View of “Børre Sæthre,” 2008.

Conjuring a convincing alternative world, especially in an institution as familiar as P.S. 1, is no easy task. Yet Børre Sæthre manages the feat with just a few key props and some bold interior design. In an interconnected suite of rooms, Sæthre constructs a series of cryptic tableaux in which, psychologically speaking, it’s surprisingly easy to lose oneself. Inspired in large part by Stanley Kubrick’s 2001: A Space Odyssey (1968), the Norwegian artist uses sound and light to generate an eerie, futuristic atmosphere in which established rules seem to have been suspended. Suggesting a link between emergent technology and ancient myth, he juxtaposes the more-or-less recognizable with the entirely abstract, situating them in an environment that seems to exist outside of time.

A black-painted entrance dominated by an illuminated alcove gives way to a larger room in which four monitors are scattered over a low platform.
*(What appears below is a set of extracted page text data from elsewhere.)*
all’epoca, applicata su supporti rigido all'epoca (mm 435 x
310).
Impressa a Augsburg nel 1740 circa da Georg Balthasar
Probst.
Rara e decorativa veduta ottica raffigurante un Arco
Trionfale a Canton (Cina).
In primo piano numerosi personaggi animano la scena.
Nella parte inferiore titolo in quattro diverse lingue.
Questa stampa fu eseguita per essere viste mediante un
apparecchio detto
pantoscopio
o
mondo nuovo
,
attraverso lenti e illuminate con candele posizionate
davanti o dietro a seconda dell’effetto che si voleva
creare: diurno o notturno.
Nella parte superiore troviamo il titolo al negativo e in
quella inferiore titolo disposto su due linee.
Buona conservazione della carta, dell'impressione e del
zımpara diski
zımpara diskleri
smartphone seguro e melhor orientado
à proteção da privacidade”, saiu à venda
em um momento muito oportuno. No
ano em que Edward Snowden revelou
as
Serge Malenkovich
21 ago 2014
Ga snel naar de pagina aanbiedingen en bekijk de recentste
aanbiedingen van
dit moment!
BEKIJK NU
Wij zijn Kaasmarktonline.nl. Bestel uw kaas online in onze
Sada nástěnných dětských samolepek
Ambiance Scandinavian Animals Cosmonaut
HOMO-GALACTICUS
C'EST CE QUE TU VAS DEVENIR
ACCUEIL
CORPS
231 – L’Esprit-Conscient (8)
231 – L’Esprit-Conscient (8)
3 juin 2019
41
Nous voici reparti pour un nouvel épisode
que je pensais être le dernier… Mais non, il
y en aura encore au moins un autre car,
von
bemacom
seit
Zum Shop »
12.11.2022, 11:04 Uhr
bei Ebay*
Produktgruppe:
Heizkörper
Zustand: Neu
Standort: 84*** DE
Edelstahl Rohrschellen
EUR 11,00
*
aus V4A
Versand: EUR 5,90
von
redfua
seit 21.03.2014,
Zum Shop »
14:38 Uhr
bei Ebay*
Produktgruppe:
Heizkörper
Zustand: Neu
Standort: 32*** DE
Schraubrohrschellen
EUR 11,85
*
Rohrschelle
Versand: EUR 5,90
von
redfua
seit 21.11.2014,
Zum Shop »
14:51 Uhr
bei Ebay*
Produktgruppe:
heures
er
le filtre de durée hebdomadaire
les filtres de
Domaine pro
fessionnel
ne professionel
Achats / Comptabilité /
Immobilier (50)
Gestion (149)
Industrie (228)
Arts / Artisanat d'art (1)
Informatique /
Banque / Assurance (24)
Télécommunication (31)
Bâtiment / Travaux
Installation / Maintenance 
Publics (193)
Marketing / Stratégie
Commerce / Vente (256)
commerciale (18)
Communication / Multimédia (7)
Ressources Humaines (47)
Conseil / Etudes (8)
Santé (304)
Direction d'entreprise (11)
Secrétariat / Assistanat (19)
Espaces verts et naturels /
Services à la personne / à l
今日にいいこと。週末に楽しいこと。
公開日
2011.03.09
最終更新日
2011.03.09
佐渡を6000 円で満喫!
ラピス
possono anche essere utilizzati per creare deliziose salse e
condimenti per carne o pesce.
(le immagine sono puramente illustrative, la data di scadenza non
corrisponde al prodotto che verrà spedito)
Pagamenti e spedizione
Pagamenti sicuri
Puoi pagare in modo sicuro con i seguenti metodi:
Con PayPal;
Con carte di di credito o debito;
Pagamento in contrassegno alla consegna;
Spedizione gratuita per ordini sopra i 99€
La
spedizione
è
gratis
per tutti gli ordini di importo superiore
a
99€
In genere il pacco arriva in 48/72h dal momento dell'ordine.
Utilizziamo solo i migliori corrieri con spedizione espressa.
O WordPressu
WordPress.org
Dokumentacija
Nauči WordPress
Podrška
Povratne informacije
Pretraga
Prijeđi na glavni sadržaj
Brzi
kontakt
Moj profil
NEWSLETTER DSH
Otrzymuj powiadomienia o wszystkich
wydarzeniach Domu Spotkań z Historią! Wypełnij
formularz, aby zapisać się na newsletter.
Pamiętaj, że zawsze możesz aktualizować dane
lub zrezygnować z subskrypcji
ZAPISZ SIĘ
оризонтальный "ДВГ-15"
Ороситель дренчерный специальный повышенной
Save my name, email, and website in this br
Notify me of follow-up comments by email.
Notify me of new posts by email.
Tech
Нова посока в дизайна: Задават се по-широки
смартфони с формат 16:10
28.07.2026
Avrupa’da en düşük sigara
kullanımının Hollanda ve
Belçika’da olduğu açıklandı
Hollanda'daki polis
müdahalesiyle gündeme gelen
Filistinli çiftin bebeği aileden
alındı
Geometric animations whirl across the screens while grating electronic sounds play. Next, a mirrored chamber lit by dim fluorescent tubing houses two vitrines, one containing a pistol and two white balls, the other a monitor depicting a video of a naked man. In the fourth and final room, a tank preserves what appears to be a unicorn; approach the creature and it seems to fade into mist. A dreamy ambient sound track completes the scenario. It’s a powerfully surreal finale that only complicates what has gone before, muddling the organic with the artificial, the concrete with the imagined, in a zone of endless potential that Sæthre makes his own.